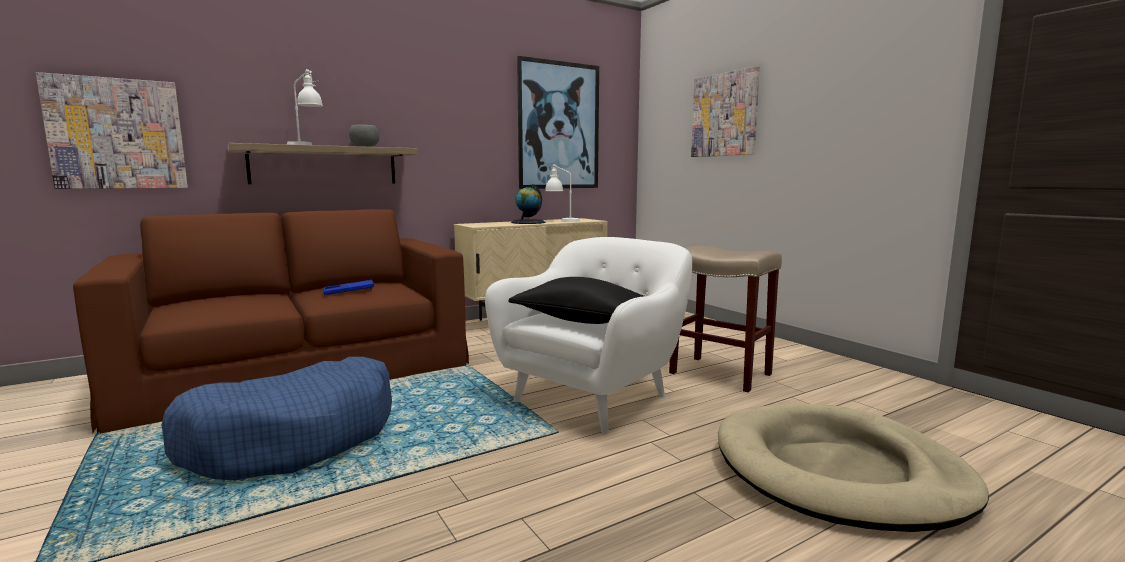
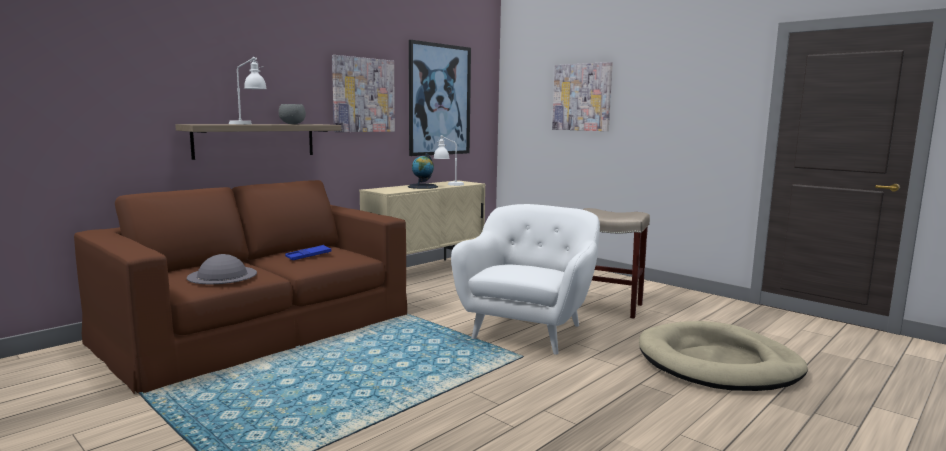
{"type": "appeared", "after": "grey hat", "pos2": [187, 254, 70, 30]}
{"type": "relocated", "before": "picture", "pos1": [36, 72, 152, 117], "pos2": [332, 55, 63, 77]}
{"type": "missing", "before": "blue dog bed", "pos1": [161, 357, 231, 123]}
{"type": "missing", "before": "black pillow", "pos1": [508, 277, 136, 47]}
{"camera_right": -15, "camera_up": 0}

★ ★ ★ ★

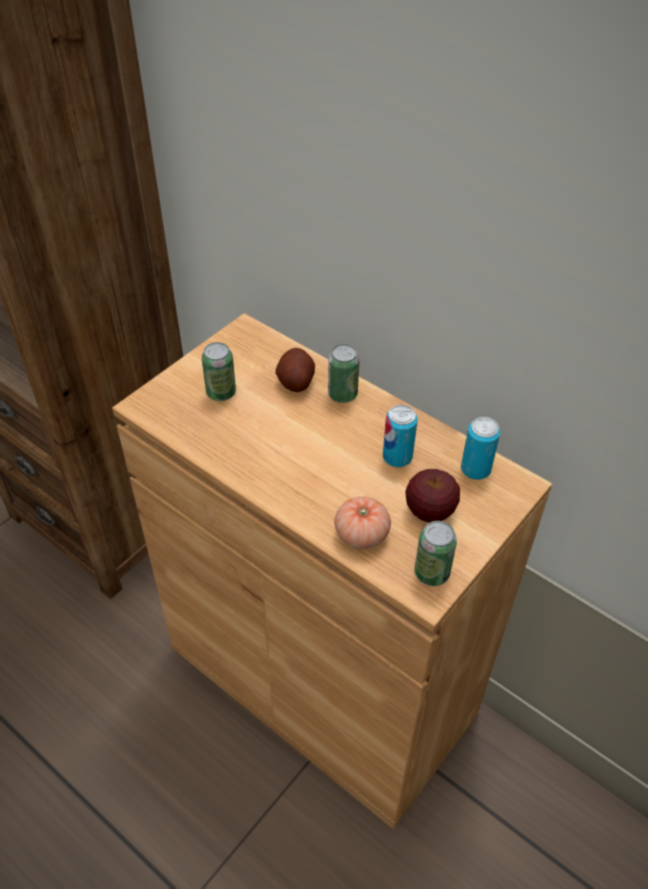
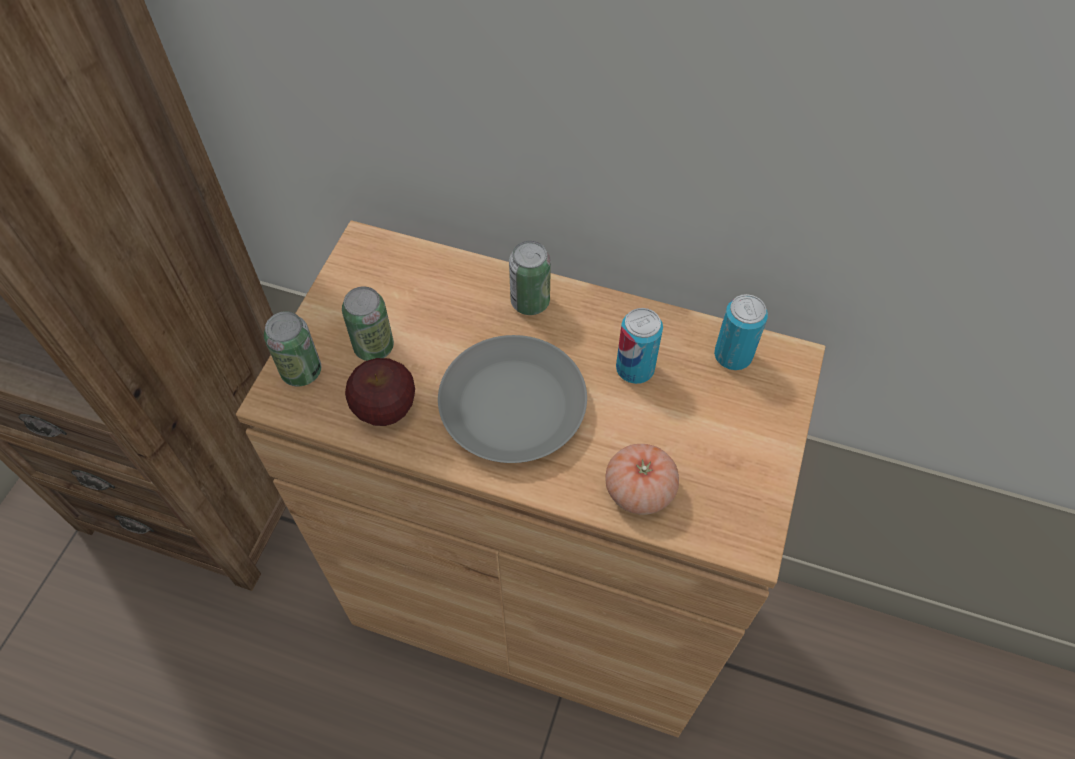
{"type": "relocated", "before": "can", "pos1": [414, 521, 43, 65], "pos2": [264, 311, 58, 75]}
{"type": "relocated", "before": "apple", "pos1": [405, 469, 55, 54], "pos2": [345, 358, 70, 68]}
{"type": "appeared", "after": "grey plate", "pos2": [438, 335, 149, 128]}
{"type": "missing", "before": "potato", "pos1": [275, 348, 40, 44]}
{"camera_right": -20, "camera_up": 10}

★ ★ ★ ★

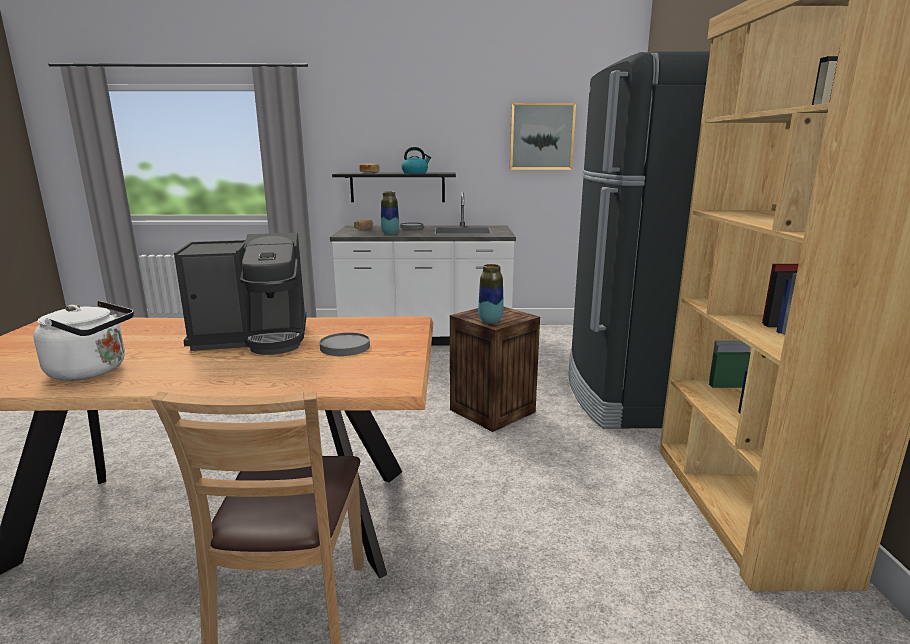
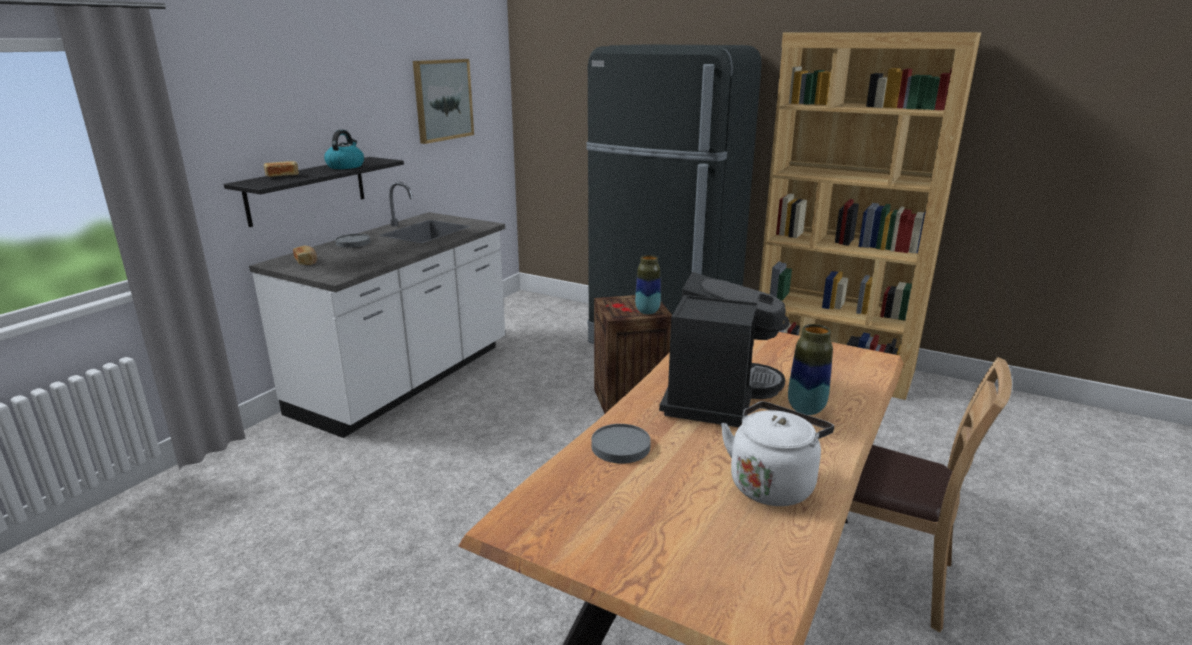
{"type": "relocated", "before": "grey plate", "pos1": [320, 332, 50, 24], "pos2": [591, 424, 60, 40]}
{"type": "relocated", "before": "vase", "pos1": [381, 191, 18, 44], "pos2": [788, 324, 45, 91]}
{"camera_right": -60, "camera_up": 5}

★ ★ ★ ★

▸ Directions for this task: Whenever the string "relocated" shows up on a line of the listing, copy that line.

▸ Solution to this task:
{"type": "relocated", "before": "picture", "pos1": [36, 72, 152, 117], "pos2": [332, 55, 63, 77]}
{"type": "relocated", "before": "can", "pos1": [414, 521, 43, 65], "pos2": [264, 311, 58, 75]}
{"type": "relocated", "before": "apple", "pos1": [405, 469, 55, 54], "pos2": [345, 358, 70, 68]}
{"type": "relocated", "before": "grey plate", "pos1": [320, 332, 50, 24], "pos2": [591, 424, 60, 40]}
{"type": "relocated", "before": "vase", "pos1": [381, 191, 18, 44], "pos2": [788, 324, 45, 91]}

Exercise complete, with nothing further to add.